Your instructions = Continue the piece on the history of hair clippers, starting after its last sentence.

The first mechanical hair clipper—a hand-held instrument for cutting various lengths of male or female hair—came out of Serbia in the 19th century. Professionals in the industry today use clippers for trimming mustaches and beards. Dog groomers rely on hair clippers to produce canine styles. Adaptation of the hair clipper to work on sheep shearing revolutionized this industry because of the speed at which the clippers turned a herd of sheep wool into a mound of profit. The development of cordless trimmers and clippers for personal use offered more grooming options. Today, hair clippers continue to provide convenience.
Born 1823 in Neradin, Serbia, into a rural peasant's life, the young Bizumic found work in the Fruska Mountains, breeding pigs. His turbulent life made him restless and fed up with his animal husbandry duties, so he one day fled to the city of Ruma. Fate led him to barber Petar Javonovic, who needed an assistant, and the young man apprenticed with the barber. Sometime in the mid 19th century, Bizumic revolutionized the barbering world with his invention of the first manual hair clippers. Nikola Bizumic died in 1906.
Leo J. Wahl
A young high-school junior in Sterling, Illinois, Leo Wahl used his experiments and ideas to take a small electromagnetic motor to the next level while still a student at the University of Illinois. Using his education and talent in engineering, Wahl designed a hand-held medical massager for his uncle, Dr. Frank Wahl. Doctor Wahl opened a manufacturing plant in Sterling to produce and sell the invention. During this time, the young inventor sold many of the massagers to barber shops, where he noticed many of the tools needed improvements.

Data supplied =
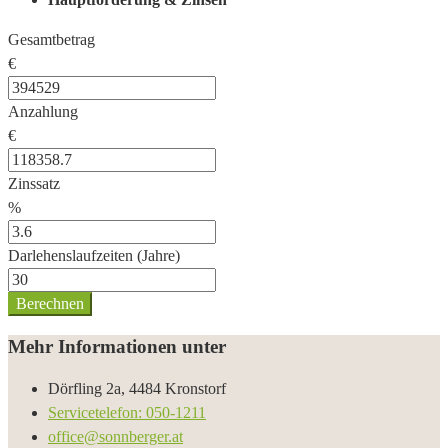
Gesamtbetrag
€
Anzahlung
€
Zinssatz
%
Darlehenslaufzeiten (Jahre)
Berechnen
Mehr Informationen unter
Dörfling 2a, 4484 Kronstorf
Servicetelefon: 050-1211
office@sonnberger.at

Task answer =
War Opens Wahl's Opportunities
When Dr. Wahl left to serve in the Spanish-American War in 1898, Leo took over his uncle's manufacturing business, where he continued to experiment on an electric hair clipper for more than a decade. Having perfected his invention by 1921, Leo patented his final design and the newly founded Wahl Clipper Corp. presented the world with the first electric hair clipper.
Working With Barbers
The executive Leo Wahl worked with barbers from coast to coast for input to design more efficient and convenient hair clippers. Until his death in 1957, Leo Wahl continued to make improvements to the hair clipper, while introducing other hair care tools to the world. Descendants of Leo Wahl still operate the Wahl Clipper Co. today.
The second youngest of 12 surviving children of a German clock maker, Sidney Horstman was born on April 4, 1887, in Bath, England. Known for his breakthrough designs in automobile suspensions and other motor components, Horstman formed a motorcar company in 1913. After closing his company in 1929, Horstman Inc. continued developing other innovative automobile and industrial products. Sometime in the 1940s, he invented the first built-in adjustable-blade electric hair clipper. This feature allowed barbers to adjust the blade to work more easily with different hair lengths. The Horstman Co. discontinued manufacturing the hair clippers in the 1960s.